= M. George Craford =

American electrical engineer

M. George Craford (born December 29, 1938) is an American electrical engineer known for his work in Light Emitting Diodes (LEDs).

Raised in an Iowa farming community, he studied physics at the University of Iowa, where he earned his BA in 1961. Craford received his MS (1963) and PhD (1967) degrees in physics from the University of Illinois at Urbana–Champaign in 1967, began his professional career at the Monsanto Chemical Company, where he discovered the "Yellow light". When Monsanto sold its LED and compound semiconductor business in 1979, Craford went to Hewlett Packard, where in 1982 he became the research and development manager of the HP Optoelectronics Division. When Lumileds Lighting (now Philips Lumileds Lighting Company) spun out from HP in 1999, Craford was named the company's Chief Technical Officer (CTO).

In 1972 Craford invented the first yellow LED as well as red and red-orange LEDs. At Monsanto, his group developed nitrogen-doped GaAsP, and at HP pioneered development of AlInGaP LEDs and developed AlGaAs and InGaN products. More recently, his team implemented compound semiconductor wafer bonding to create devices with efficiencies exceeding incandescent and halogen lights.

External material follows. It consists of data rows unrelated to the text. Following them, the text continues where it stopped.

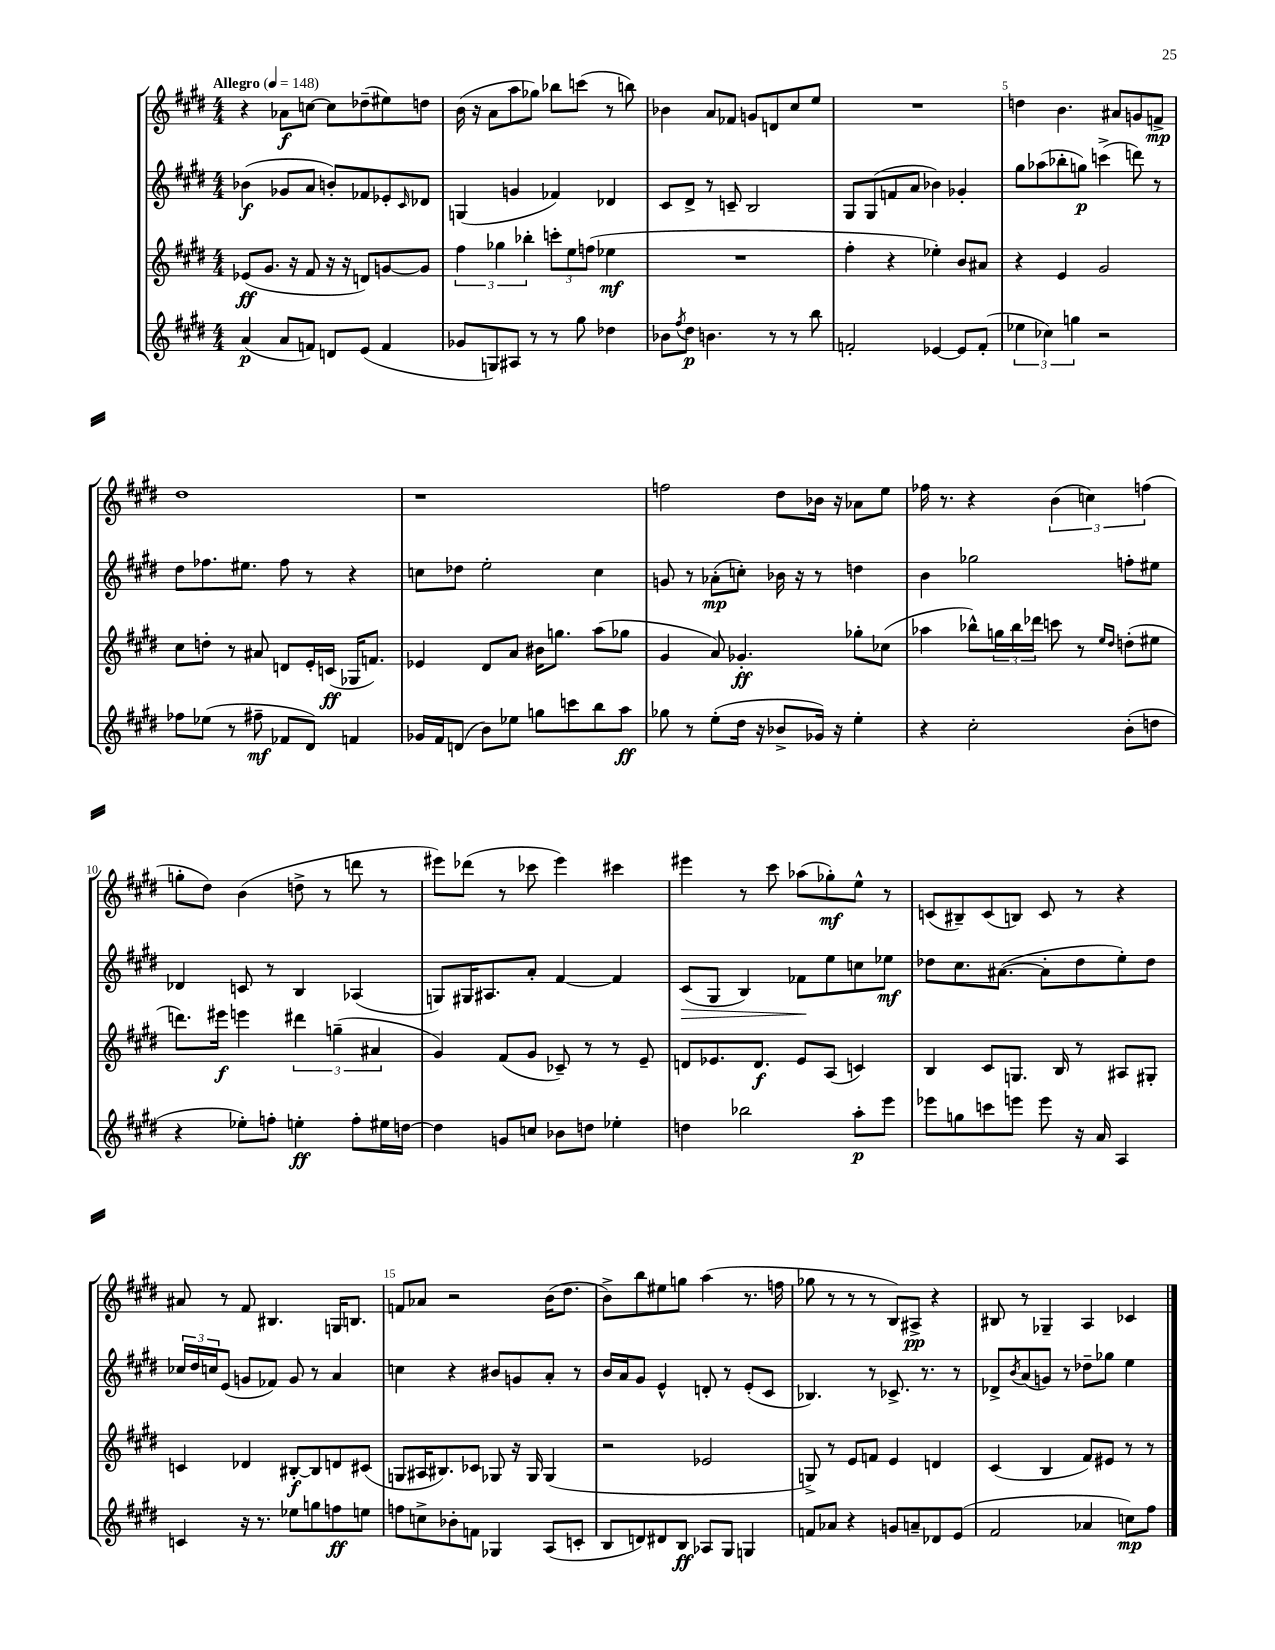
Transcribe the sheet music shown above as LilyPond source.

<<
\new StaffGroup <<
\new Staff = "s0" {
    \clef treble \key e \major \numericTimeSignature \time 4/4 \tempo "Allegro" 4 = 148
    r4 aes'8\f c''8~ c''8 des''8--( eis''8) d''8 |
    b'16( r16 a'8 a''8 ges''8) bes''8 c'''8( r8 b''8) |
    bes'4 a'8 fes'8 g'8 d'8 cis''8 e''8 |
    R1 |
    d''4 b'4. ais'8 g'8 f'8->\mp |
    dis''1 |
    r1 |
    f''2 dis''8 bes'16 r16 aes'8 e''8 |
    fes''16 r8. r4 \tuplet 3/2 { b'4( c''4) f''4( } |
    g''8-. dis''8) b'4( d''8-> r8 d'''8 r8 |
    eis'''8) des'''8( r8 ces'''8 eis'''4) cis'''4 |
    eis'''4 r8 cis'''8 aes''8( ges''8-.\mf) e''8-^ r8 |
    c'8( bis8--) c'8( b8) c'8 r8 r4 |
    ais'8 r8 fis'8 bis4. g16 b8. |
    f'8 aes'8 r2 b'16( dis''8. |
    b'8->) b''8 eis''8 g''8 a''4( r8. f''16 |
    ges''8 r8 r8 r8 b8) ais8->\pp r4 |
    bis8 r8 ges4-- a4 ces'4 \bar "|." |
}
\new Staff = "s1" {
    \clef treble \key e \major \numericTimeSignature \time 4/4
    bes'4\f( ges'8 a'8 b'8-.) fes'8 ees'8-. \grace { cis'16 } des'8 |
    g4( g'4 fes'4) des'4 |
    cis'8 dis'8-> r8 c'8-- b2 |
    gis8 gis8( f'8 a'8 bes'4) ges'4-. |
    gis''8 aes''8( bes''8-. g''8\p) c'''4->( d'''8) r8 |
    dis''8 fes''8. eis''8. fes''8 r8 r4 |
    c''8 des''8 e''2-. c''4 |
    g'8 r8 aes'8-.\mp( c''8-.) bes'16 r16 r8 d''4 |
    b'4 ges''2 f''8-. eis''8 |
    des'4 c'8 r8 b4 aes4( |
    g8) gis16 ais8. a'8-. fis'4~ fis'4 |
    cis'8\>( gis8 b4) fes'8\! e''8 c''8 ees''8\mf |
    des''8 cis''8. ais'8.~( ais'8-. des''8 e''8-.) des''8 |
    \tuplet 3/2 { ces''16 dis''16 c''16 } e'8( g'8 fes'8) g'8 r8 a'4 |
    c''4 r4 bis'8 g'8 a'8-. r8 |
    b'16 a'16 gis'8 e'4-^ d'8-. r8 e'8-.( cis'8 |
    bes4.) r8 ces'8.-> r8. r8 |
    des'8-> \acciaccatura { b'8 } a'8( g'8) r8 des''8-- ges''8 e''4 \bar "|." |
}
\new Staff = "s2" {
    \clef treble \key e \major \numericTimeSignature \time 4/4
    ees'8\ff( gis'8. r16 fis'8 r16 r16 d'8) g'8~ g'8 |
    \tuplet 3/2 { fis''4 ges''4 bes''4-. } \tuplet 3/2 { c'''8-. e''8 f''8( } ees''4\mf |
    R1 |
    fis''4-. r4 ees''4-.) b'8 ais'8 |
    r4 e'4 gis'2 |
    cis''8 d''8-. r8 ais'8 d'8 e'16-. c'16\ff( ges16 f'8.) |
    ees'4 dis'8 a'8 bis'16 g''8. a''8( ges''8 |
    gis'4 a'8) ges'4.-.\ff ges''8-. ces''8( |
    aes''4 bes''8-^) \tuplet 3/2 { g''16 bes''16 des'''16 } c'''8 r8 \grace { e''16 dis''16 } d''8-.( eis''8 |
    d'''8.) eis'''16\f e'''4 \tuplet 3/2 { dis'''4 g''4--( ais'4 } |
    gis'4) fis'8( gis'8 ces'8--) r8 r8 e'8-- |
    d'8 ees'8. d'8.\f ees'8 a8( c'4) |
    b4 cis'8 g8. b16 r8 ais8 gis8-. |
    c'4 des'4 bis8~-.\f bis8 d'8 cis'8( |
    g8 ais16 bis8.) ces'8 ges8 r16 ges16 ges4( |
    r2 ees'2 |
    g8->) r8 e'8 f'8 e'4 d'4 |
    cis'4( b4 fis'8) eis'8 r8 r8 \bar "|." |
}
\new Staff = "s3" {
    \clef treble \key e \major \numericTimeSignature \time 4/4
    a'4\p( a'8 f'8) d'8 e'8( f'4 |
    ges'8 g8) ais8 r8 r8 gis''8 des''4 |
    bes'8 \acciaccatura { fis''8 } dis''8\p b'4. r8 r8 b''8 |
    f'2-. ees'4~ ees'8 f'8-.( |
    \tuplet 3/2 { ees''4 ces''4) g''4 } r2 |
    fes''8 ees''8( r8 fis''8--\mf fes'8 dis'8) f'4 |
    ges'16 fis'16 d'8( b'8) ees''8 g''8 c'''8 b''8 a''8\ff |
    ges''8 r8 e''8-.( dis''16 r16 bes'8-> ges'16) r16 e''4-. |
    r4 cis''2-. b'8-.( d''8 |
    r4 ees''8-.) f''8-. e''4-.\ff f''8-. eis''16 d''16~ |
    d''4 g'8 c''8 bes'8 d''8 ees''4-. |
    d''4 bes''2 a''8-.\p e'''8 |
    ees'''8 g''8 c'''8 e'''8 e'''8 r16 a'16 a4 |
    c'4 r16 r8. ees''8 g''8 f''8\ff e''8 |
    f''8 c''8-> bes'8-. f'8 ges4 a8( c'8-. |
    b8 d'8) dis'8 b8\ff aes8 gis8 g4 |
    f'8 aes'8 r4 g'8 a'8-- des'8 e'8( |
    fis'2 aes'4 c''8\mp) fis''8 \bar "|." |
}
>>
>>
\layout { \context { \Score \override BarNumber.break-visibility = ##(#f #t #t) barNumberVisibility = #(every-nth-bar-number-visible 5) } }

Craford was elected a member of the National Academy of Engineering in 1994 for contributions to light-emitting-diode (LED) materials and devices, including the first yellow LED. He is also an IEEE Fellow and recipient of the 2002 National Medal of Technology and 1995 IEEE Morris N. Liebmann Memorial Award, as well as awards from the Optical Society of America, Materials Research Society (MRS), and Electrochemical Society for his LED research. He received the IEEE Edison Medal, 2017 for a career of meritorious achievement in electrical science, electrical engineering, or the electrical arts.

The Queen Elizabeth Prize for Engineering was awarded to Isamu Akasaki, Shuji Nakamura, Nick Holonyak Jr, M. George Craford and Russell Dupuis for the creation and development of LED lighting, which forms the basis of all solid state lighting technology.